Flanagan is believed to be considering his legal position and the Sharks say they may defend him after the NRL on Tuesday provisionally suspended him for 12 months for his alleged involvement in the Sharks' 2011 supplements program.
The provisional view of the NRL is that Flanagan and former strength and conditioning coach Trent Elkin failed in their duty of care to players, putting the athletes at risk and exposing them to possible violations of the game's anti-doping code.
But with ASADA's own investigation into the Sharks ongoing, Ings suggested Flanagan may be set for an even more severe punishment if it deems that performance-enhancing drugs were in fact used.
"The best one to look at is (former Canberra winger) Sandor Earl," Ings told AAP when asked on Wednesday if Flanagan potentially faced a lengthier ban of 12 months, which the league can reduce to nine months if he undergoes education and training.
"Sandor is facing a four-year ban for the use and trafficking of performance-enhancing drugs.

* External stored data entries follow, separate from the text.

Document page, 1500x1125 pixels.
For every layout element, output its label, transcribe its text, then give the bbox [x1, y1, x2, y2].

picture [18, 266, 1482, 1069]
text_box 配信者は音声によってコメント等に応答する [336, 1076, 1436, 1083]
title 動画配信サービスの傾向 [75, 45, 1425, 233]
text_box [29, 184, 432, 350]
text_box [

"If you're an athlete who is trafficking performance-enhancing drugs, or you're an athlete support person who has been administering performance-enhancing drugs, then the ban under the WADA code can be four years, or even greater, depending on the situation."

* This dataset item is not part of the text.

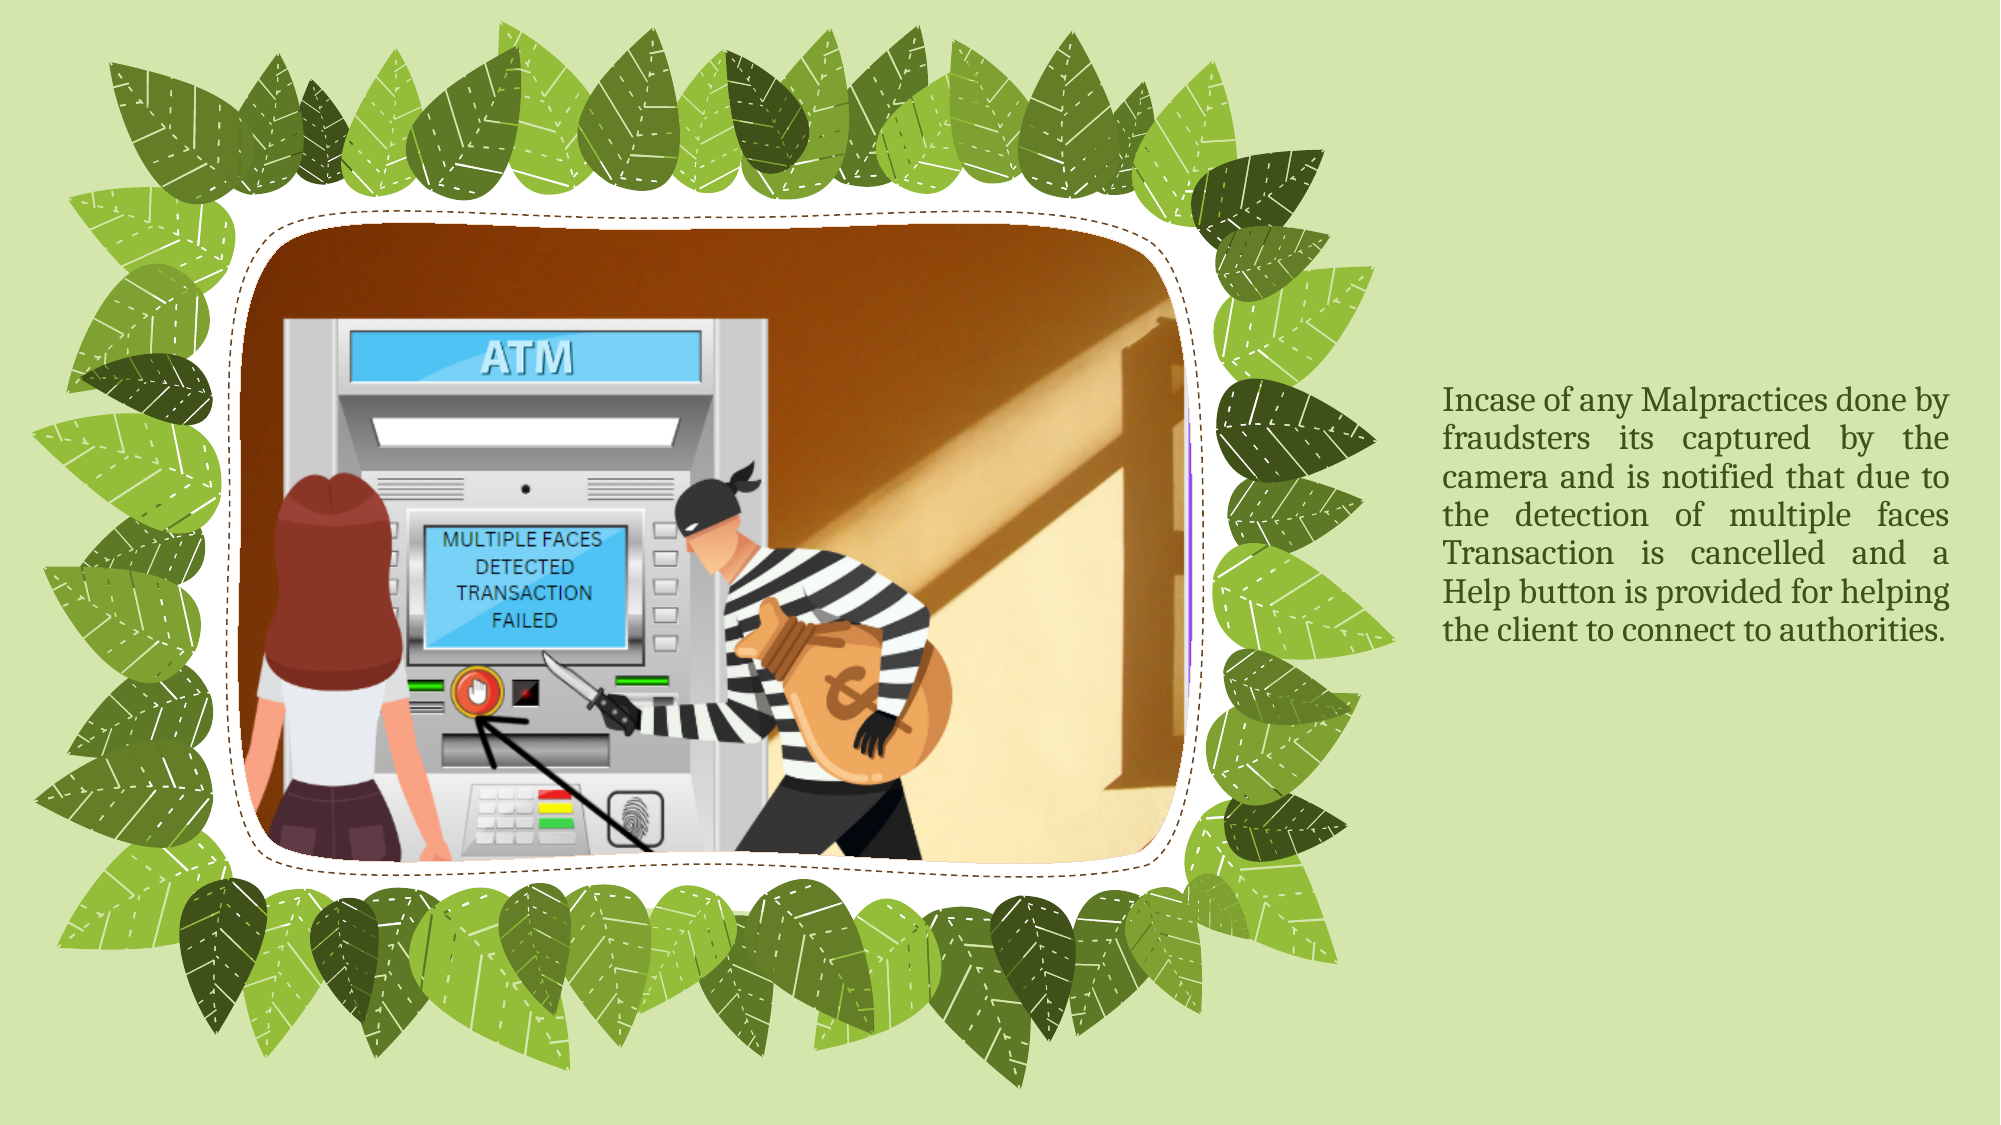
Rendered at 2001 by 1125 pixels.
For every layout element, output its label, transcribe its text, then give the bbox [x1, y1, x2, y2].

Flanagan and the Sharks have until January 15 to appeal his suspension, as well as the proposed cancellation of Elkin's NRL registration and the club's provisional $1 million fine.
But even if any Flanagan appeal is successful, ASADA's findings will be independent, meaning his future in the code remains in jeopardy.
"(NRL boss) David Smith made it very clear yesterday (that) the announcement of the sanctions proposed by the NRL were made after consulting with ASADA (and) that making those announcements would not cut across any aspect of ASADA's current investigation," Ings said.
"The NRL got the go-ahead for that so the sanctions that are imposed are under the NRL's code of conduct. They've got nothing to do with any possible future anti-doping violations.
"They're separate and they're independent.
"Smith also made very clear that ASADA's investigation is based around whether the substances were used were actually performance-enhancing drugs. ASADA must complete that investigation and when they do, ASADA will determine whether any player or athlete support staff, be it a coach or trainer or whoever, was in breach of any anti-doping rules."
Flanagan and Elkin aren't the only parties in the firing line, with several Sharks players also in for a nervous wait.
"If ASADA's investigation goes on to say: 'Those substances which were given we, ASADA, can now prove that they were performance-enhancing drugs', then that would be a much more serious violation and would bring serious sanctions under the NRL's anti-doping policy which would be separate to and above and beyond anything that's already been handed down," Ings said.
The Cronulla board will meet on Thursday night to consider their position.
The club on Wednesday closed ranks, with the players refusing to comment before or after training under assistant coach Peter Sharp in what was believed to be their final field session of the year.